UV radiation is a part of the electromagnetic spectrum with the wave range from 100 to 400 nm and most commonly with UV-C (200–280 nm), which is widely known for the photochemical reactions. Previous reports have shown that OH, SS, and CH bonds can be formed or degraded when exposing to UV light (Kumar, Nayak, Purohit, & Rao, 2021). Thus, extensive studies have been conducted to exploit the potential employments of UV radiation for microbial inactivation, and modification in starch and protein structures. Neves-Petersen, Gajula, and Petersen (2012) have reported that 22 potential amino acids possess the ability to absorb UV radiation and undergo photochemical reactions to change structures of protein. Moreover, UV induced photo-degradation of starch extracted from wheat, maize, potato, and other biological sources has been demonstrated earlier (Kurdziel, Labanowska, Pietrzyk, Sobolewska-Zielińska, & Michalec, 2019). In the case of cereals, current researches are mainly focused on the microbiological safety after UV exposure. The effects of UV radiation on physicochemical properties of grain, especially for the buckwheat, have not been reported.

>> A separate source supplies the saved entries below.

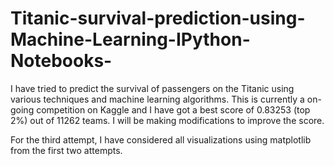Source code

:# Titanic-survival-prediction-using-Machine-Learning-IPython-Notebooks-
I have tried to predict the survival of passengers on the Titanic using various techniques and machine learning algorithms. This is currently a on-going competition on Kaggle and I have got a best score of 0.83253 (top 2%) out of 11262 teams. I will be making modifications to improve the score.

For the third attempt, I have considered all visualizations using matplotlib from the first two attempts.
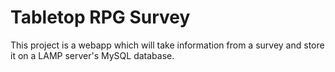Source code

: # Tabletop RPG Survey
This project is a webapp which will take information from a survey and store it on a LAMP server's MySQL database.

In addition, a combination of thermal and nonthermal technologies has also been applied to modify starches or proteins from different sources (Lima et al., 2021). Nevertheless, studies about effects of combined RF and UV treatments on these quality characteristics are limited. Considering that the combination treatment can improve the efficiency of decontamination, it is important to explore the changes of quality characteristics of buckwheat after RF and UV treatments for verifying its suitability of industrial applications.

Consequently, the aims of the present study were to (1) analyze effects of RF and UV treatments developed for effective food decontamination on the hydration, viscosity, rheological properties, morphological, crystalline, and molecular structures of buckwheat, and (2) compare with the single RF or UV treatment, and systematically explore whether there were additional effects of the combination treatment on structures and physicochemical properties of buckwheat.